#### [Work to be completed]
Please carry on the passage below about geotechnical data exchange formats, picking up right after its last sentence.

The Construction Industry Research and Information Association (CIRIA) in the UK have carried out a review of electronic file formats for the exchange of geotechnical information used in transportations schemes. The work was funded by the UK Highways Agency and had a Steering Group with broad representation from UK construction industry. As a result of the review they have identified a need to develop data transfer formats for geo-asset data and construction data.


The first proposal for a geotechnical data structure was given by McPhail (2001) within the Geotechnical XML (GML) project ( (Note that GML is now used as the name for Geography Markup Language ( McPhail suggested splitting data into Office/Field/Laboratory objects (Figure 1). This approach has not been adopted by other systems that have developed subsequently.


Figure 1. Geotechnical XML structure (McPhail, 2001)


Toll and Shields (2003) proposed a data structure for ground investigation data (Figure2) based on the AGS data exchange format (AGS, 1999). This also included higher level objects for representing Entities, Construction and Monitoring as proposed by Toll and Cubitt (2003). The ground investigation part of the hierarchy has many similarities with the COSMOS or AGSML structures proposed later (Swift et al, 2004; AGS, 2005; Chandler et al, 2006), as would be expected since the starting point in all cases was the existing AGS data exchange format.

#### [Given data]

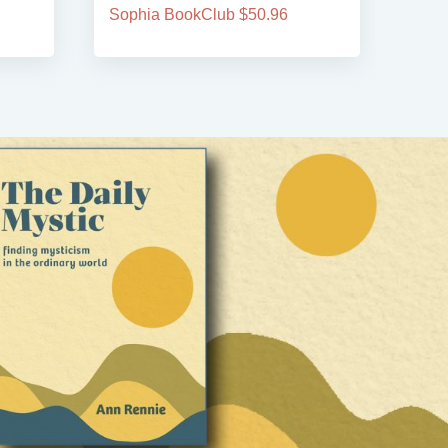
Sophia BookClub $50.96
Soph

#### [Answer area]
Figure 2. GeotechML structure for ground investigation data (Toll and Shields, 2003)


The entire data structure is not shown in Figure 2 to avoid clutter. The Layer object is further refined by Material and Constituent objects that provide a structured representation of the soil or rock description (Toll and Shields, 2003).

ISO (2004a,b) proposed forms of representation for soil and rock descriptions (Figure 3). This therefore forms a detailed structure for lower level objects of a larger geo-engineering hierarchy. For instance, these Soil/Rock objects could be used for soil and rock descriptions attached to the Layer object proposed by Toll and Shields (similar to their use of Material). The PrincipalFraction and SecondaryFraction objects are similar to the Constituent object used by Toll and Shields.


Figure 3. ISO structure for soil and rock descriptions (ISO, 2004a,b)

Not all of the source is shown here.